*** Opening of Text provided ***

View Full Version : Pilatus PC 24 - new GA aircraft
7th Aug 2011, 17:23
Pilatus Unveils PC-24 | AVIATION WEEK (http://www.aviationweek.com/aw/generic/story_generic.jsp?channel=busav&id=news/awx/2011/04/12/awx_04_12_2011_p0-309611.xml&headline=Pilatus%20Unveils%20PC-24)
Do you have any news about this? On some swiss forum they speculate, it will be twin.
7th Aug 2011, 18:15
Fair assumption it double a PC 12 so it will be twice as big with 2 of what the PC12 has including engines maybe#
We will wait and see#####
7th Aug 2011, 18:58
Pilatus announced in April allready, that the PC24 will be a twinengined Jet.
ONZ Obwalden und Nidwalden Zeitung - Ein Business-Jet made in Nidwalden (http://www.onz.ch/artikel/106732/)
I have been in Stans last Week, and somebody told me that they are planning it with a huge Cargo Door. Thatīs all that I know si far.
7th Aug 2011, 19:13
Will they dust of the old lear wing???
8th Aug 2011, 14:23
Is that where the Lear wing came from? I had heard, years ago, that it was a wing for a Swiss fighter that never got built.
21st Aug 2011, 16:16
Is anyone able to substantiate the cargo door and an idea of a time frame? I've been told in a round about way that first delivery will be in 5 years. Is this the case?

*** Close of Text provided ***
*** Opening of Data supplied ***

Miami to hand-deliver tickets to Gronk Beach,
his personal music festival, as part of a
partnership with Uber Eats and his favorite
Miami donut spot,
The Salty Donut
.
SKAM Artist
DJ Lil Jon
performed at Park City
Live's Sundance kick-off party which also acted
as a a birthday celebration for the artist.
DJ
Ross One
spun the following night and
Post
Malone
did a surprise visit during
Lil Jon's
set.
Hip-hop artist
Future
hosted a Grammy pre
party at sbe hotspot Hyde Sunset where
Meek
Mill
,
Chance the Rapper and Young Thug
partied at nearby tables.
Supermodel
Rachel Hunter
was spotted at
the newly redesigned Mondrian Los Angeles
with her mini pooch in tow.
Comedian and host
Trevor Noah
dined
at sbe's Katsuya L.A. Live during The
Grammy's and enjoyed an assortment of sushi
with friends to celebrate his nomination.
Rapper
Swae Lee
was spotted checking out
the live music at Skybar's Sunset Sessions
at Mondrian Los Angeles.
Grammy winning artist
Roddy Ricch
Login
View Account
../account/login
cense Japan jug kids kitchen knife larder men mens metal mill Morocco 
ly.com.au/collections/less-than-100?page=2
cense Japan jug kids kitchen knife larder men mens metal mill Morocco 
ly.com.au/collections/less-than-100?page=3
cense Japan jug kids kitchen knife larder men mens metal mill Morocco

*** Close of Data supplied ***

What you need to do:
List every posting date and time given in the forum thread about the Pilatus PC-24. The data comes from a separate source, unrelated to the forum thread about the Pilatus PC-24.

Task answer:
- 7th Aug 2011, 17:23
- 7th Aug 2011, 18:15
- 7th Aug 2011, 18:58
- 7th Aug 2011, 19:13
- 8th Aug 2011, 14:23
- 21st Aug 2011, 16:16